La iglesia católica tiene un nuevo Papa: León XIV (Robert Francis Prevost). Cercano a Francisco, norteamericano de nacimiento y con un pasado misionero en Perú.
El pontificado de Bergoglio (Papa Francisco) se retira del escenario como llegó: caminando despacio, tratando de no perder más influencia en latinoamerica y haciendo mirar al mundo a Argentina y su gente; esa que engendra líderes y referentes que andan sin nacionalidad propia como parte de todos.
Como manda la liturgia de siglos, otro ocupa ahora su lugar. Con nueva voz, nuevo nombre y, acaso, nuevo signo de los tiempos; ese donde sea por raiz, aprendizaje o adopción, no puede dejar de mirar a nuestro continente.

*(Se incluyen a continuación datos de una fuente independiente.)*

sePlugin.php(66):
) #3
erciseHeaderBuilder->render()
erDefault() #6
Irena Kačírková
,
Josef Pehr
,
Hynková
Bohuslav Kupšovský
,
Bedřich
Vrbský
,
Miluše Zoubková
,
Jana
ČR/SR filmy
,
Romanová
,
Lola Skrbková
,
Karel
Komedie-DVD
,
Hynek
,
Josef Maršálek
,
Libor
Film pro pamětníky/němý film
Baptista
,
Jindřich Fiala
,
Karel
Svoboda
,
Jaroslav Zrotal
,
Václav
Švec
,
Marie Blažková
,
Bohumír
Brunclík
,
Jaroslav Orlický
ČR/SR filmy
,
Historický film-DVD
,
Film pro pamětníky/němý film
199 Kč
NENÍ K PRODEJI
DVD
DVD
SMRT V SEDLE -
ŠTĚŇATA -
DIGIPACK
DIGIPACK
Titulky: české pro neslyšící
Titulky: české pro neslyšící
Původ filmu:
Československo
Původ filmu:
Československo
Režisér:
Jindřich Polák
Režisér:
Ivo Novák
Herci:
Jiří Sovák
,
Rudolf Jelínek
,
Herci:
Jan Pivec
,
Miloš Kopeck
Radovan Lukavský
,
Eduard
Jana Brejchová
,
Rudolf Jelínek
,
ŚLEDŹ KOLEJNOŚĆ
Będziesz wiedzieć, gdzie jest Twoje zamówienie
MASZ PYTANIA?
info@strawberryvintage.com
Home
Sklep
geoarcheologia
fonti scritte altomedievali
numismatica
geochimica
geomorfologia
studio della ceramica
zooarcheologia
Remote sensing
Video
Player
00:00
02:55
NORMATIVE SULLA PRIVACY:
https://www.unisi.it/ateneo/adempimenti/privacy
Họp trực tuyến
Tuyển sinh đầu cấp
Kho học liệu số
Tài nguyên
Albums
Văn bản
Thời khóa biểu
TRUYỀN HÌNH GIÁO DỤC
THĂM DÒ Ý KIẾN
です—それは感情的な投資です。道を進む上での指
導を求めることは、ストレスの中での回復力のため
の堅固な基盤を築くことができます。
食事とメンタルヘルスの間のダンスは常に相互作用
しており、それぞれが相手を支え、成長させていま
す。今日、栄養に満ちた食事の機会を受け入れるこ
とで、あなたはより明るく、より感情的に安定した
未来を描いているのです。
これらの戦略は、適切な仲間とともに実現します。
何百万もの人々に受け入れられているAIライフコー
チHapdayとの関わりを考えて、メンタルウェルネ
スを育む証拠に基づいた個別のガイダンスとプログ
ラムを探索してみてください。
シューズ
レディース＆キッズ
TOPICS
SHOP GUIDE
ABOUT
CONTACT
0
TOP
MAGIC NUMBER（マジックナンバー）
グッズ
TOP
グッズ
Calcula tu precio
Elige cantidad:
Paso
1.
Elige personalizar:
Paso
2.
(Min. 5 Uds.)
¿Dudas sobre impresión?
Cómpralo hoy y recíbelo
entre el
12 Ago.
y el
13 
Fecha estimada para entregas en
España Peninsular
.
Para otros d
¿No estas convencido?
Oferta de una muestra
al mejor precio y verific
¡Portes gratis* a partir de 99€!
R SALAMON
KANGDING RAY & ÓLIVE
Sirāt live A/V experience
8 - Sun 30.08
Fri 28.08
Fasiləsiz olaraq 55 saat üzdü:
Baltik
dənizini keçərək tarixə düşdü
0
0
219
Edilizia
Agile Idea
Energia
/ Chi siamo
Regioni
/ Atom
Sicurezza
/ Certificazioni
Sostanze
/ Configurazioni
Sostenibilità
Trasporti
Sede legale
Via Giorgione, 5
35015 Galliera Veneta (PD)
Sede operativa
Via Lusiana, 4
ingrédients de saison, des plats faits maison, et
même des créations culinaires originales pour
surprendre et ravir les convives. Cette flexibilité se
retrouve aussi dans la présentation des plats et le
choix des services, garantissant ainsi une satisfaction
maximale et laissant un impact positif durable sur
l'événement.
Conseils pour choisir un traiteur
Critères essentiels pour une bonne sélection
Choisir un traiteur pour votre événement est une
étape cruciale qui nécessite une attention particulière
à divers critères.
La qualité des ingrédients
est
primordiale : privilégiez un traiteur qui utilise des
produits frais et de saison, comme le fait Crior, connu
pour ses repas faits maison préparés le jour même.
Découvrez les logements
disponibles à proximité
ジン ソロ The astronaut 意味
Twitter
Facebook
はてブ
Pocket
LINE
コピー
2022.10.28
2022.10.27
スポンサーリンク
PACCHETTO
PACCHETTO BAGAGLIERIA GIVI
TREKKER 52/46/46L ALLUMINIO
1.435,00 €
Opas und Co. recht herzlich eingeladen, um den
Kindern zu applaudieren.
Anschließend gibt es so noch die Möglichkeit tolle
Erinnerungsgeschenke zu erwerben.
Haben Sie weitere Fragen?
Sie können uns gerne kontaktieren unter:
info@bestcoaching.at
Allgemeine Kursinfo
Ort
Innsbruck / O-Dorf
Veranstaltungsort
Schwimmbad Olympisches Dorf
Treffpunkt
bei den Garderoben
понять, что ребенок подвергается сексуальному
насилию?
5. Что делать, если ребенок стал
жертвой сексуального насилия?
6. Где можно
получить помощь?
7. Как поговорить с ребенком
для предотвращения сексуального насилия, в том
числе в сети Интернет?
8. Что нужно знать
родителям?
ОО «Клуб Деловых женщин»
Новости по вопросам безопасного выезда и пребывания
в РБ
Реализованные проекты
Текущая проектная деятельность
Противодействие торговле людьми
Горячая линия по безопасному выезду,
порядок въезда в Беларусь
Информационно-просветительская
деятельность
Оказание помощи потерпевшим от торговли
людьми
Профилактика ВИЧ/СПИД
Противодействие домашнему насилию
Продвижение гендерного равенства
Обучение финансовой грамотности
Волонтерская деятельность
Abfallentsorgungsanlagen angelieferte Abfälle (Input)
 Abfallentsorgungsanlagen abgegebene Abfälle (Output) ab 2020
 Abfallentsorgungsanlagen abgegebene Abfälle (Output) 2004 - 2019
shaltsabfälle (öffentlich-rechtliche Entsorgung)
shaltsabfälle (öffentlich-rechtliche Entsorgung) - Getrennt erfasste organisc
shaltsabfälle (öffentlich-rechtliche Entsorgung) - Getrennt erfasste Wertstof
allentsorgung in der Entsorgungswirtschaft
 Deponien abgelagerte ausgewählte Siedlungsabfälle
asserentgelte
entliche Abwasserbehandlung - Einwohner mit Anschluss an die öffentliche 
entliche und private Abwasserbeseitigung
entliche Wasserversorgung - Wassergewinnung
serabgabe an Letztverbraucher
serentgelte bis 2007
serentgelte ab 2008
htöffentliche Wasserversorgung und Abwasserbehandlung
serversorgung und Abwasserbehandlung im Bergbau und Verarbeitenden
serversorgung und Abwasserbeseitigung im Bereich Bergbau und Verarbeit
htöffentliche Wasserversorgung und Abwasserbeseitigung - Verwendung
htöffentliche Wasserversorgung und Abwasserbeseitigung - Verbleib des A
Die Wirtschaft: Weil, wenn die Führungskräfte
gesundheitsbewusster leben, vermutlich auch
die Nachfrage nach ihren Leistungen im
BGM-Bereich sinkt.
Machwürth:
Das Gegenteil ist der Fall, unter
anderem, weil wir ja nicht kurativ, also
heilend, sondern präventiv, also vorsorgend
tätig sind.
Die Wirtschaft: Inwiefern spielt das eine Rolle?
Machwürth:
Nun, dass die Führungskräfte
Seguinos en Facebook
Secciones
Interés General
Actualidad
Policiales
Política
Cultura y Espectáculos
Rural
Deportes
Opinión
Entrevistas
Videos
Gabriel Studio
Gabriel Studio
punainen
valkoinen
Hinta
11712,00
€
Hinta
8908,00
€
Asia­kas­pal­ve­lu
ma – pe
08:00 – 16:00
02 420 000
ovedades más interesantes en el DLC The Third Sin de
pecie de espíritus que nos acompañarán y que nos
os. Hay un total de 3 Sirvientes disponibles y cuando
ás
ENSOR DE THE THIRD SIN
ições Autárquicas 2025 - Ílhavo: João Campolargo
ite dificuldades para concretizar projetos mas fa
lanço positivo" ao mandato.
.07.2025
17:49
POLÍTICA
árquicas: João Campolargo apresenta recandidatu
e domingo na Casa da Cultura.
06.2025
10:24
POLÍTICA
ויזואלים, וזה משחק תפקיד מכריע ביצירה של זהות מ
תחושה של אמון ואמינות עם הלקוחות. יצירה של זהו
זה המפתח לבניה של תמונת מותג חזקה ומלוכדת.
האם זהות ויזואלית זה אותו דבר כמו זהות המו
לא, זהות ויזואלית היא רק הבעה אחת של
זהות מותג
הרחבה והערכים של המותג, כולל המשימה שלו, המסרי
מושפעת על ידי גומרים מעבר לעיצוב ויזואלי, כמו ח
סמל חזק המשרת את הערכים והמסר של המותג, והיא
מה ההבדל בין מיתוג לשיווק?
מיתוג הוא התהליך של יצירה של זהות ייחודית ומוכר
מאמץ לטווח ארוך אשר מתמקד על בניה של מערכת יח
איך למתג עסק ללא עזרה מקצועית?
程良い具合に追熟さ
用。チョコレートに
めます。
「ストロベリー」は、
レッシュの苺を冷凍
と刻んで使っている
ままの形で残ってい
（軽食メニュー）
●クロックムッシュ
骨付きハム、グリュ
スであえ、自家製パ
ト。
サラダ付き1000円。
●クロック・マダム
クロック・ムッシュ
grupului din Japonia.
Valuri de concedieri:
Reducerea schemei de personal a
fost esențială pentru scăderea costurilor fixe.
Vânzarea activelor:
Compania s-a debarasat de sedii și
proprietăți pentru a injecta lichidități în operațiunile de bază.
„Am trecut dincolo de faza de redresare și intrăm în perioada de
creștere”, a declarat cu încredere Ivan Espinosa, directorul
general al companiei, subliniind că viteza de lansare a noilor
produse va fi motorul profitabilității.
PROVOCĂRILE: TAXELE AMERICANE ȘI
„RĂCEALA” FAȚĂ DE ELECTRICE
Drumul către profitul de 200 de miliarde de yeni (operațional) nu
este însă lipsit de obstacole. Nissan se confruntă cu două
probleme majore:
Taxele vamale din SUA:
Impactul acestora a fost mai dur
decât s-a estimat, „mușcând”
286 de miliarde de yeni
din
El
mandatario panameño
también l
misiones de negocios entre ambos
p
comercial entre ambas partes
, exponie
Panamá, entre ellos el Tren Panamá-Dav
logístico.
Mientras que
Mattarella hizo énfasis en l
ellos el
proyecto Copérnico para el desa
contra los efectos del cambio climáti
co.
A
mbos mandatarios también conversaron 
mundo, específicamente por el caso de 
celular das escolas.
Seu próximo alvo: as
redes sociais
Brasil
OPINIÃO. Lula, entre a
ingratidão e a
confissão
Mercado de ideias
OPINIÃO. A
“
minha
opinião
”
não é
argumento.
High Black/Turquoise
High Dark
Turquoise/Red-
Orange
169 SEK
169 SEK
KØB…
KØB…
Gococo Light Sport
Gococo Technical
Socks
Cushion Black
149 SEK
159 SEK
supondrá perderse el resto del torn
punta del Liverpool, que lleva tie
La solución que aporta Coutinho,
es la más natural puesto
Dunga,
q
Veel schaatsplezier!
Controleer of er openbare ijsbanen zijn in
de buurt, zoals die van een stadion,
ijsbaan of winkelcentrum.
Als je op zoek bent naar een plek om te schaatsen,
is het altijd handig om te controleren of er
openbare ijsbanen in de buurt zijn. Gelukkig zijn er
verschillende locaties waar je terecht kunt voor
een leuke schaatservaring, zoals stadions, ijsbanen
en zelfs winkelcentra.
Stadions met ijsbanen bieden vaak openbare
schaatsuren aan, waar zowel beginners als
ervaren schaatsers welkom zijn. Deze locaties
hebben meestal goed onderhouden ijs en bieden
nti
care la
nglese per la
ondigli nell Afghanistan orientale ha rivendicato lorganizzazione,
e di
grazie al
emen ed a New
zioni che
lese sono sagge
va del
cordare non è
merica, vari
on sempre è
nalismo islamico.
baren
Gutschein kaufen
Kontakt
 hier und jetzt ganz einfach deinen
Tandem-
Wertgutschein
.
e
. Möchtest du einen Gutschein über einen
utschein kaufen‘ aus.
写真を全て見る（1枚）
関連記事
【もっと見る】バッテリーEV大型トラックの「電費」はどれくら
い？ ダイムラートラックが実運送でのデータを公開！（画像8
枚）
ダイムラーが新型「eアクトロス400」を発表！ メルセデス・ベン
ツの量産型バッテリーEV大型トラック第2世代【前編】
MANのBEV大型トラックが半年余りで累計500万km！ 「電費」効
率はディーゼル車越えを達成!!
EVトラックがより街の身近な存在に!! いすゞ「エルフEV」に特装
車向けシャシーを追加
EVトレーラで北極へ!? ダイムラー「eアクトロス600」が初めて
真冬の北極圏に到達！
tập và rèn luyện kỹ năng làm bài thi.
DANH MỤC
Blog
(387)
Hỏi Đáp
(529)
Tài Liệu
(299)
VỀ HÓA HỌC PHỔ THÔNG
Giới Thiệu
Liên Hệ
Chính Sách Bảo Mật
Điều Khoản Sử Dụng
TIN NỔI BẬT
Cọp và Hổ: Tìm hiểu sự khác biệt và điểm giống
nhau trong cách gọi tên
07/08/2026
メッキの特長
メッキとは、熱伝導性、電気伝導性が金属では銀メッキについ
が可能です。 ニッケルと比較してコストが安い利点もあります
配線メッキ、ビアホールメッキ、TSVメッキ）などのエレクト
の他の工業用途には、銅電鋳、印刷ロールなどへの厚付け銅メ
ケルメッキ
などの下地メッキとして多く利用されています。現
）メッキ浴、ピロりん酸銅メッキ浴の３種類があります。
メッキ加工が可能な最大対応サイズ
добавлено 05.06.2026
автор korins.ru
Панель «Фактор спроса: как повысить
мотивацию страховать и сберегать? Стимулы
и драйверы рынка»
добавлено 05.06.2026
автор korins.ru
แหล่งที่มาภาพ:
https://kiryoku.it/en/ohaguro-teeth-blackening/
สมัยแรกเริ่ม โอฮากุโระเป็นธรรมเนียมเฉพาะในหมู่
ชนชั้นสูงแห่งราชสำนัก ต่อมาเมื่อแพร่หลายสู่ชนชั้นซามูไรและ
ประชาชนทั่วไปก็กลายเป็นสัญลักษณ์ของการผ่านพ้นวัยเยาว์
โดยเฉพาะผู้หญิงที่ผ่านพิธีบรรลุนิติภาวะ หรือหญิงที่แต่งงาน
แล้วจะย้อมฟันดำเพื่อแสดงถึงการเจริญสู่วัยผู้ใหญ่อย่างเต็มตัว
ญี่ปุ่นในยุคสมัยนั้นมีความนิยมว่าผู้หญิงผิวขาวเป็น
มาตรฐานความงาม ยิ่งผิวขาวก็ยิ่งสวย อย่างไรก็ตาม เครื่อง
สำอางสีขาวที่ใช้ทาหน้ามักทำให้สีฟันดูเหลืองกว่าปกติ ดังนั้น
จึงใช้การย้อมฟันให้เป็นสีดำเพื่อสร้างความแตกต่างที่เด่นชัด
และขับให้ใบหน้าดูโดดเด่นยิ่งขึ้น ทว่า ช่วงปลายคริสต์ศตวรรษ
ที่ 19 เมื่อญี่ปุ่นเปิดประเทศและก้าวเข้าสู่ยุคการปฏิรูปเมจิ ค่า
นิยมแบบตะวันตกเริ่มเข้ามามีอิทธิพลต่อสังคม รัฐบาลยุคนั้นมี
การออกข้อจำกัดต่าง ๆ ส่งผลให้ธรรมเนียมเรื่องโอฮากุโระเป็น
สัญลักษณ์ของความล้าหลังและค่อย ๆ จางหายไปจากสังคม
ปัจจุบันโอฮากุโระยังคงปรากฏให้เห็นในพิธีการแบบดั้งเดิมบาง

La nacionalidad del elegido es un hecho sin precedentes y, a la vez, profundamente simbólico. No porque su pasaporte condicione su fe, sino porque ningún pontificado es ajeno a su tiempo. Y este, el que vivimos, está marcado por una disyuntiva no resuelta donde, aún, lo colectivo cede ante lo nacional, la inclusión ante la frontera y el diálogo ante la doctrina.
Que la Iglesia Católica —una institución que ha aprendido a leer los signos de la historia con paciencia milenaria— elija hoy a un Papa nacido en la potencia más influyente del siglo XX, puede ser una coincidencia geográfica o quizás sea una señal. No necesariamente de ruptura, tampoco de retroceso, pero sí de realineamiento. La fe no se escapa del contexto. Dios, al parecer, también se adapta.
Como sucede en los ciclos políticos, la elección de un líder responde a las tensiones acumuladas, a la necesidad de balance o al deseo de cambio. Lo mismo ocurre en la Iglesia. Francisco fue, para muchos, un contrapeso pastoral a una institución sedienta de alma. León quizá, llega para ofrecer estructura a una era confundida. O, al menos, para parecer firme donde todo se tambalea.
El rito continúa. Suenan las campanas. Y aunque los reyes no reinen, aunque los papas no gobiernen como antes, la vieja fórmula sigue teniendo peso: Muerto el rey, viva el rey. No porque uno valga menos que el otro. Sino porque la historia —la laica y la sagrada— no se detiene.